**What is required**:
When you transcribe the entries, reproduce every character and exclude the images.

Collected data
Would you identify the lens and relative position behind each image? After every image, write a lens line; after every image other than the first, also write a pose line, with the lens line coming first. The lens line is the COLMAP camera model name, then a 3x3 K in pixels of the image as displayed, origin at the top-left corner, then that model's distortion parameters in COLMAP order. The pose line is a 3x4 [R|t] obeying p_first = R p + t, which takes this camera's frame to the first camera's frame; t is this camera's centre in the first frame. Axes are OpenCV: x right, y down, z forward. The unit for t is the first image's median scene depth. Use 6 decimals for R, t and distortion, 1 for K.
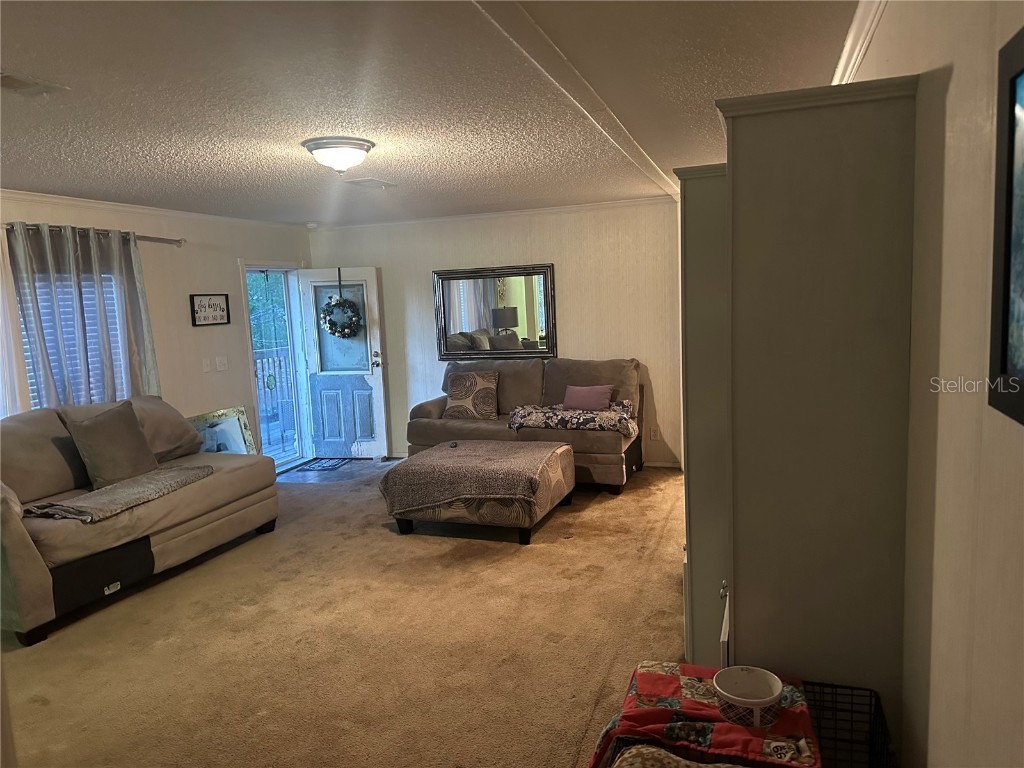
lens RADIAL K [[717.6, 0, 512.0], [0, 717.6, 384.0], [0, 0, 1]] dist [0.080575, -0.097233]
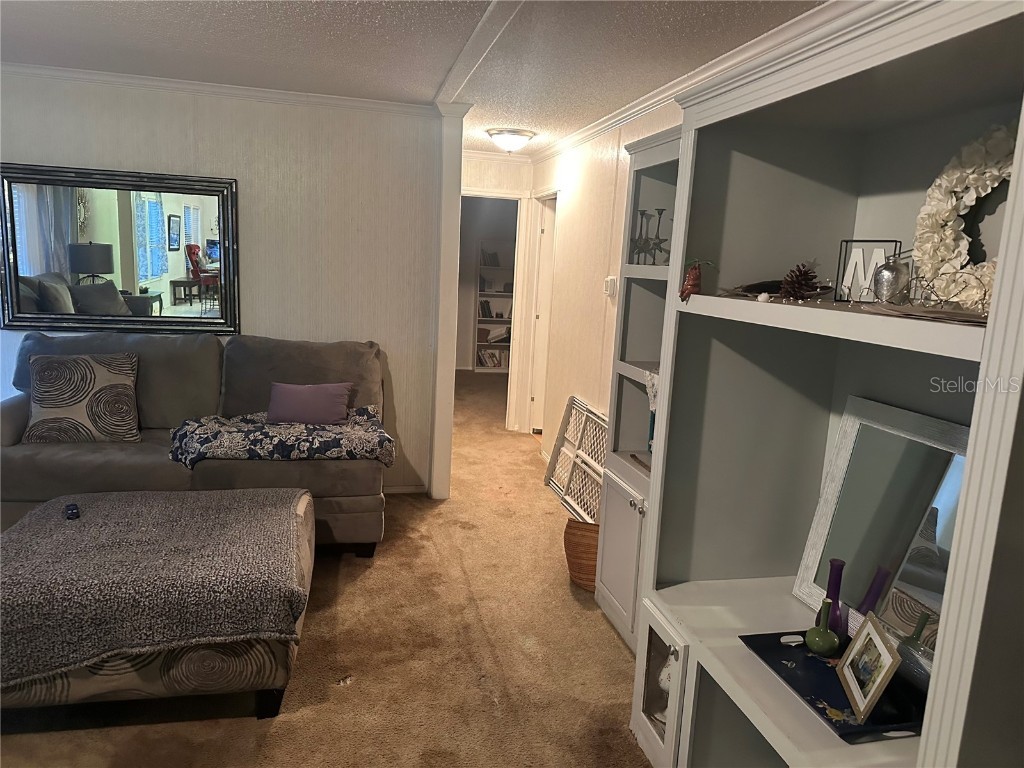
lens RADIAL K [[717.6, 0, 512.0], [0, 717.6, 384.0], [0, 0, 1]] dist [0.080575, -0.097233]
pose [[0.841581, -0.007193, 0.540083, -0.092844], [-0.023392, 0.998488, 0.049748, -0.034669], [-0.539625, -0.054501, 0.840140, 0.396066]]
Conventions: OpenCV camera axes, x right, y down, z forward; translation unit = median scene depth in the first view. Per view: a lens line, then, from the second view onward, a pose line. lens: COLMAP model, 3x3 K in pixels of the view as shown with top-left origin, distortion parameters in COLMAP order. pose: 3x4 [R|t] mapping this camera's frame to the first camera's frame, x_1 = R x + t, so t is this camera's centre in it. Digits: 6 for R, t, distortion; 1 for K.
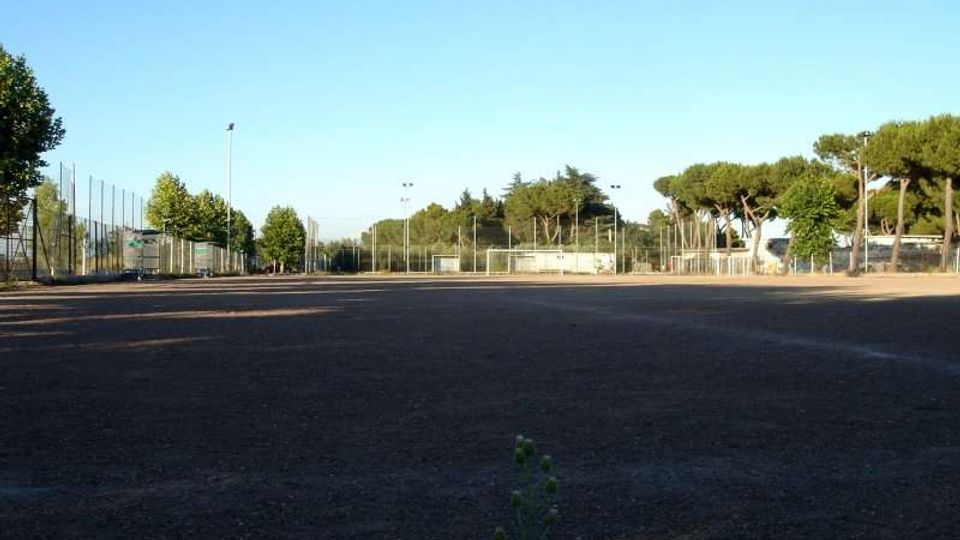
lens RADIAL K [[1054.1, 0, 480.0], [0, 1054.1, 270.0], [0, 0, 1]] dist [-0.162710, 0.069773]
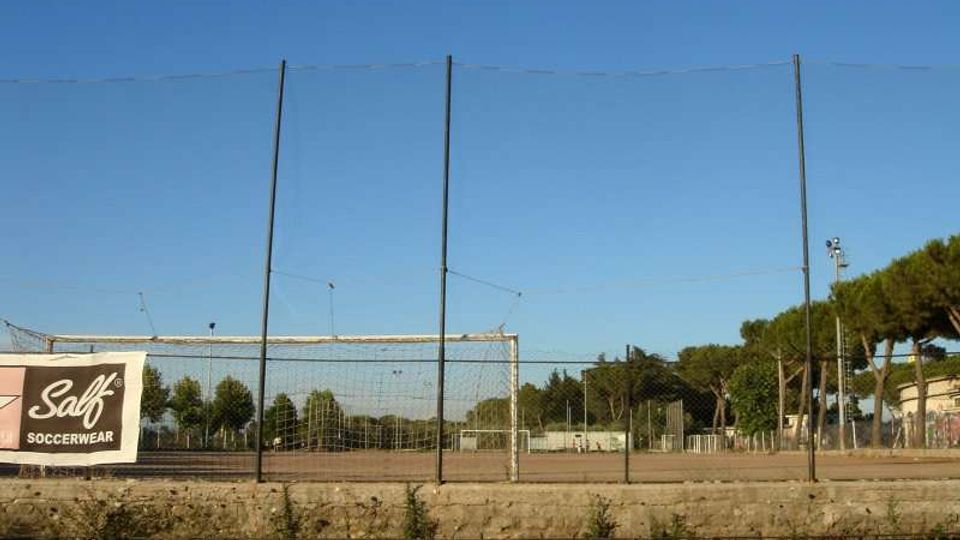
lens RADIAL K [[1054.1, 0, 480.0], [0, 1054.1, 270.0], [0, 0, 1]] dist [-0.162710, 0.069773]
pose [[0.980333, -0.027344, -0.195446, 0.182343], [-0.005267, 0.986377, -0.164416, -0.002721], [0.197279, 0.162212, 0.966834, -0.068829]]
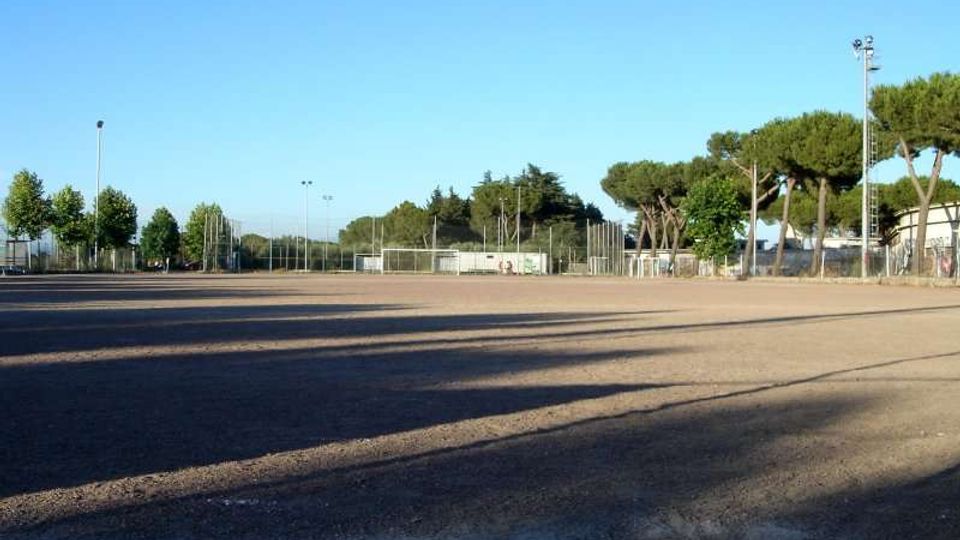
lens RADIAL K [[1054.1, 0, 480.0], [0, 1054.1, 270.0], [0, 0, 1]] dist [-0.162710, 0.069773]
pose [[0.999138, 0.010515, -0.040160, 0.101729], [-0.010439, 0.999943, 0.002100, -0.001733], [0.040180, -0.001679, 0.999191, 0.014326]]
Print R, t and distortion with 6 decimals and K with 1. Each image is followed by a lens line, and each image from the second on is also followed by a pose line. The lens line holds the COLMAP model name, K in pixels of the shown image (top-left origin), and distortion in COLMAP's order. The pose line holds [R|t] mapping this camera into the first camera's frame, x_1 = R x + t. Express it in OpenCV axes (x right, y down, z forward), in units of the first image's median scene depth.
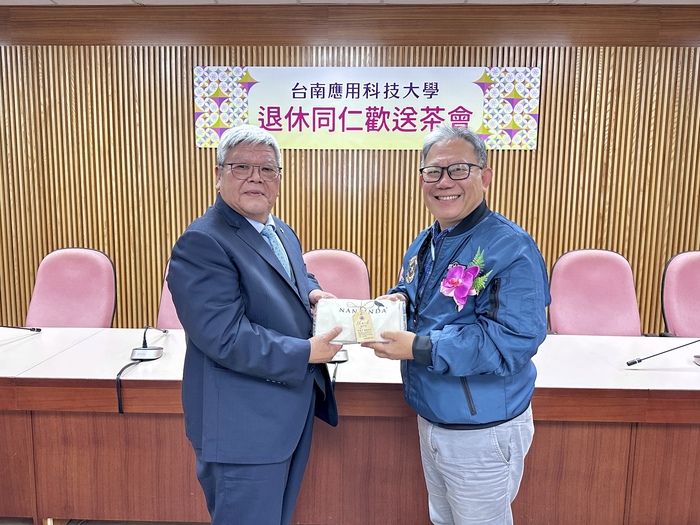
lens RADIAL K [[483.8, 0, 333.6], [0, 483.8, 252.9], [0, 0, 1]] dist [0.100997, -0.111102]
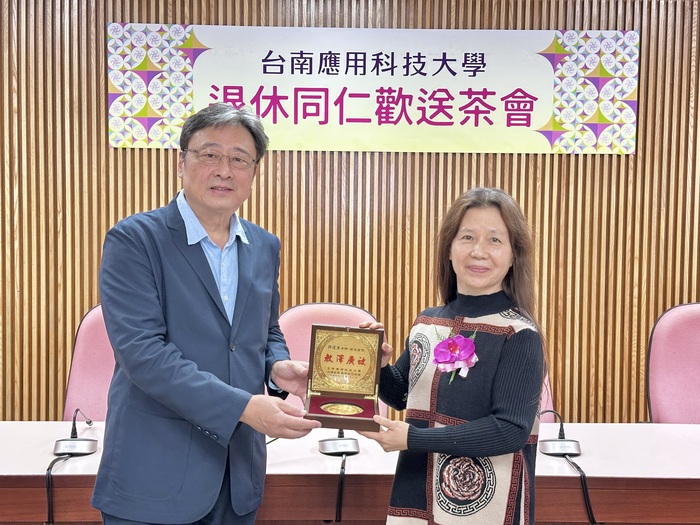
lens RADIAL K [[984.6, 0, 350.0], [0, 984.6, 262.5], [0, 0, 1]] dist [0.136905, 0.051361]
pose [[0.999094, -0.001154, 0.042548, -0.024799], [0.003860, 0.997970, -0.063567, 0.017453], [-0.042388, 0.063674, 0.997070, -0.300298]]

**Reply to the exercise**:
Would you identify the lens and relative position behind each image? After every image, write a lens line; after every image other than the first, also write a pose line, with the lens line coming first. The lens line is the COLMAP camera model name, then a 3x3 K in pixels of the image as displayed, origin at the top-left corner, then that model's distortion parameters in COLMAP order. The pose line is a 3x4 [R|t] obeying p_first = R p + t, which takes this camera's frame to the first camera's frame; t is this camera's centre in the first frame. Axes are OpenCV: x right, y down, z forward. The unit for t is the first image's median scene depth. Use 6 decimals for R, t and distortion, 1 for K.
lens RADIAL K [[717.6, 0, 512.0], [0, 717.6, 384.0], [0, 0, 1]] dist [0.080575, -0.097233]
lens RADIAL K [[717.6, 0, 512.0], [0, 717.6, 384.0], [0, 0, 1]] dist [0.080575, -0.097233]
pose [[0.841581, -0.007193, 0.540083, -0.092844], [-0.023392, 0.998488, 0.049748, -0.034669], [-0.539625, -0.054501, 0.840140, 0.396066]]
Conventions: OpenCV camera axes, x right, y down, z forward; translation unit = median scene depth in the first view. Per view: a lens line, then, from the second view onward, a pose line. lens: COLMAP model, 3x3 K in pixels of the view as shown with top-left origin, distortion parameters in COLMAP order. pose: 3x4 [R|t] mapping this camera's frame to the first camera's frame, x_1 = R x + t, so t is this camera's centre in it. Digits: 6 for R, t, distortion; 1 for K.
lens RADIAL K [[1054.1, 0, 480.0], [0, 1054.1, 270.0], [0, 0, 1]] dist [-0.162710, 0.069773]
lens RADIAL K [[1054.1, 0, 480.0], [0, 1054.1, 270.0], [0, 0, 1]] dist [-0.162710, 0.069773]
pose [[0.980333, -0.027344, -0.195446, 0.182343], [-0.005267, 0.986377, -0.164416, -0.002721], [0.197279, 0.162212, 0.966834, -0.068829]]
lens RADIAL K [[1054.1, 0, 480.0], [0, 1054.1, 270.0], [0, 0, 1]] dist [-0.162710, 0.069773]
pose [[0.999138, 0.010515, -0.040160, 0.101729], [-0.010439, 0.999943, 0.002100, -0.001733], [0.040180, -0.001679, 0.999191, 0.014326]]
Print R, t and distortion with 6 decimals and K with 1. Each image is followed by a lens line, and each image from the second on is also followed by a pose line. The lens line holds the COLMAP model name, K in pixels of the shown image (top-left origin), and distortion in COLMAP's order. The pose line holds [R|t] mapping this camera into the first camera's frame, x_1 = R x + t. Express it in OpenCV axes (x right, y down, z forward), in units of the first image's median scene depth.
lens RADIAL K [[483.8, 0, 333.6], [0, 483.8, 252.9], [0, 0, 1]] dist [0.100997, -0.111102]
lens RADIAL K [[984.6, 0, 350.0], [0, 984.6, 262.5], [0, 0, 1]] dist [0.136905, 0.051361]
pose [[0.999094, -0.001154, 0.042548, -0.024799], [0.003860, 0.997970, -0.063567, 0.017453], [-0.042388, 0.063674, 0.997070, -0.300298]]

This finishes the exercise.